▸ **Task to carry out**
Search the records for the string "usuario". Copy each line where it occurs.

Dataset below:

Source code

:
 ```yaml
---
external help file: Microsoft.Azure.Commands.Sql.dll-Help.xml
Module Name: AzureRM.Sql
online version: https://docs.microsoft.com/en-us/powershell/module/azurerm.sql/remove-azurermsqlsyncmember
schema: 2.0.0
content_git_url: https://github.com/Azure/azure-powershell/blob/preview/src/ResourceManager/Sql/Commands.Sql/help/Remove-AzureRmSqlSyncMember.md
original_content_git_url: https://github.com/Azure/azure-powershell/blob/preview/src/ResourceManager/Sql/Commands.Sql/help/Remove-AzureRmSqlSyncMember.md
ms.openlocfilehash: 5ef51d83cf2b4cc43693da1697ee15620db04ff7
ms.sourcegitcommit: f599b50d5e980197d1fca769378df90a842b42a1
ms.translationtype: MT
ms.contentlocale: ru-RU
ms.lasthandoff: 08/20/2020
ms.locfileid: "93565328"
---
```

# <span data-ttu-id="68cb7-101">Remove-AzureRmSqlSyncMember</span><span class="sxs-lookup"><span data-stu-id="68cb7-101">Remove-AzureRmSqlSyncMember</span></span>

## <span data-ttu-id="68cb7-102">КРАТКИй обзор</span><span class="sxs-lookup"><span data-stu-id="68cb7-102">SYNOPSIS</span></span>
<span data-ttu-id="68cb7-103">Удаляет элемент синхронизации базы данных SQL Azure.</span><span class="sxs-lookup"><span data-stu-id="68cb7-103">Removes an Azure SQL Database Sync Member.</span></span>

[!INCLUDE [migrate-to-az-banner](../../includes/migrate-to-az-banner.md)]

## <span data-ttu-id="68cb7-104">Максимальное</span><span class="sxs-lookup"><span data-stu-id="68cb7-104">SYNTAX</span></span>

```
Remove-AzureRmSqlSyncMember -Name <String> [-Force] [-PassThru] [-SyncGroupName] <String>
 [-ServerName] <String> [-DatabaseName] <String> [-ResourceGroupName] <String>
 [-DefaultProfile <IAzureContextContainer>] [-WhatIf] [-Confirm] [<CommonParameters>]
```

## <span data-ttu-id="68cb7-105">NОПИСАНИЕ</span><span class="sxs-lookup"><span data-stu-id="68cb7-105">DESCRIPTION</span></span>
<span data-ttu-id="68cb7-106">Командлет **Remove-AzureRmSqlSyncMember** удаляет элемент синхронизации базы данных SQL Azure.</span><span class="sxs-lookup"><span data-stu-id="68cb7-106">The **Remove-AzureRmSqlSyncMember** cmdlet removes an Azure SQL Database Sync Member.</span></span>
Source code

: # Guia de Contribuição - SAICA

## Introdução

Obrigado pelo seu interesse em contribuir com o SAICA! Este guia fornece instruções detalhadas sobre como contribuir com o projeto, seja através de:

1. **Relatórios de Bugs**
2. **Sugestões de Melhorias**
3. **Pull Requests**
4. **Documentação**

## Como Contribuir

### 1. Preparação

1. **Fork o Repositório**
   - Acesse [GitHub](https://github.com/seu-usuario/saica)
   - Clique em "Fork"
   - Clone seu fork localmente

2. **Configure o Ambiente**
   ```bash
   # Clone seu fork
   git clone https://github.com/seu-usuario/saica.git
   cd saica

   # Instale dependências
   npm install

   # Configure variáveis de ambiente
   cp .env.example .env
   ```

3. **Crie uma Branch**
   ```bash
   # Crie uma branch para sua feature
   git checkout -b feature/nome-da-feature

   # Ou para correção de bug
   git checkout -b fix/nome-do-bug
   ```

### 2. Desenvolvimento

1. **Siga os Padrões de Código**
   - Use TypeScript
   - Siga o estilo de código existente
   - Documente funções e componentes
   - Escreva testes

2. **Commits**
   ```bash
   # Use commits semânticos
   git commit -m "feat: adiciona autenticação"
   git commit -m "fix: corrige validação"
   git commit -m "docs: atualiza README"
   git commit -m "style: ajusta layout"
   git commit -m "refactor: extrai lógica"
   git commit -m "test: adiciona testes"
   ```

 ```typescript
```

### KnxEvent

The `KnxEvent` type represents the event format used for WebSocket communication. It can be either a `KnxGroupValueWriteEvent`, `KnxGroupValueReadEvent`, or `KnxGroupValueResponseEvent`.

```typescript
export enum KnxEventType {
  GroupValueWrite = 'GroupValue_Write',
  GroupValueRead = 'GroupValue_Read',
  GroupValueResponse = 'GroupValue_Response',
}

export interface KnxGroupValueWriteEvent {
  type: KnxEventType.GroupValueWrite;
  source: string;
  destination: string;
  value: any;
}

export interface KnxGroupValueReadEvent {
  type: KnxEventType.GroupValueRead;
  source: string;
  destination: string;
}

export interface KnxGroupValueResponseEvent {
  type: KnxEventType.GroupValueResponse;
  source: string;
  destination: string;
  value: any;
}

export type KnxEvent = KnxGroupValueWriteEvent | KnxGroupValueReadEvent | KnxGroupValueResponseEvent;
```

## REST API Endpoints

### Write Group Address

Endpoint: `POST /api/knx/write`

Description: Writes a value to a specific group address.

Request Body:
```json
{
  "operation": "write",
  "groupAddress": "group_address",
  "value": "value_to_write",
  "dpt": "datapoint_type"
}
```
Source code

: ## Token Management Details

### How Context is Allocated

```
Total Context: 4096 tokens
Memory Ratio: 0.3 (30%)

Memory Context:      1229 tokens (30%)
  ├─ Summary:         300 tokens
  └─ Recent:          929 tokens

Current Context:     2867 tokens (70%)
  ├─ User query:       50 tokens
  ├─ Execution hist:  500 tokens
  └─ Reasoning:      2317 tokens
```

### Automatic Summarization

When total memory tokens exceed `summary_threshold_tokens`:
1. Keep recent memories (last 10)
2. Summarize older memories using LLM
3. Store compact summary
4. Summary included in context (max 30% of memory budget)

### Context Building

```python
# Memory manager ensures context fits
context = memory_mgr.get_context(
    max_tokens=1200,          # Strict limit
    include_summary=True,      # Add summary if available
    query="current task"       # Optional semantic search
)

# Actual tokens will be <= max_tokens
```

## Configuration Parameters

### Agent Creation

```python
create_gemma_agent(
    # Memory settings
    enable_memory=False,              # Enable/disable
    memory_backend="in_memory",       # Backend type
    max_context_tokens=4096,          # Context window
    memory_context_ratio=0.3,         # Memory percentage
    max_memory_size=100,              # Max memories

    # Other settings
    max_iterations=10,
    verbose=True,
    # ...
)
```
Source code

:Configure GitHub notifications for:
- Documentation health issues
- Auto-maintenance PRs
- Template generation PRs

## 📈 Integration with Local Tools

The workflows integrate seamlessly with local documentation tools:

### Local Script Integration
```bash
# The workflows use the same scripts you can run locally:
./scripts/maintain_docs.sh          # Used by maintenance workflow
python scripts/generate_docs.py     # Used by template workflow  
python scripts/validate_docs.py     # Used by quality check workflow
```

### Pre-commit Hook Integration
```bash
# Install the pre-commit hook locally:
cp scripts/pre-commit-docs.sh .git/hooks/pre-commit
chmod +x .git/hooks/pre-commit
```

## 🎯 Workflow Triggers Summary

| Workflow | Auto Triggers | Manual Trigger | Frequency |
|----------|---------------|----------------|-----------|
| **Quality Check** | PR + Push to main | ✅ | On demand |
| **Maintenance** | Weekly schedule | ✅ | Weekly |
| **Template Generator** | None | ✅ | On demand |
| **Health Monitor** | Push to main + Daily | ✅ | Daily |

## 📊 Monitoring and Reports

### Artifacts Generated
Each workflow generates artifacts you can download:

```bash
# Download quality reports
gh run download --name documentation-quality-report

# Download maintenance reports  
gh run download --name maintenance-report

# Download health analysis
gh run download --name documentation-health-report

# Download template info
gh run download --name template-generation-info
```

End of Dataset.

▸ **Answer box**
   - Acesse [GitHub](https://github.com/seu-usuario/saica)
   git clone https://github.com/seu-usuario/saica.git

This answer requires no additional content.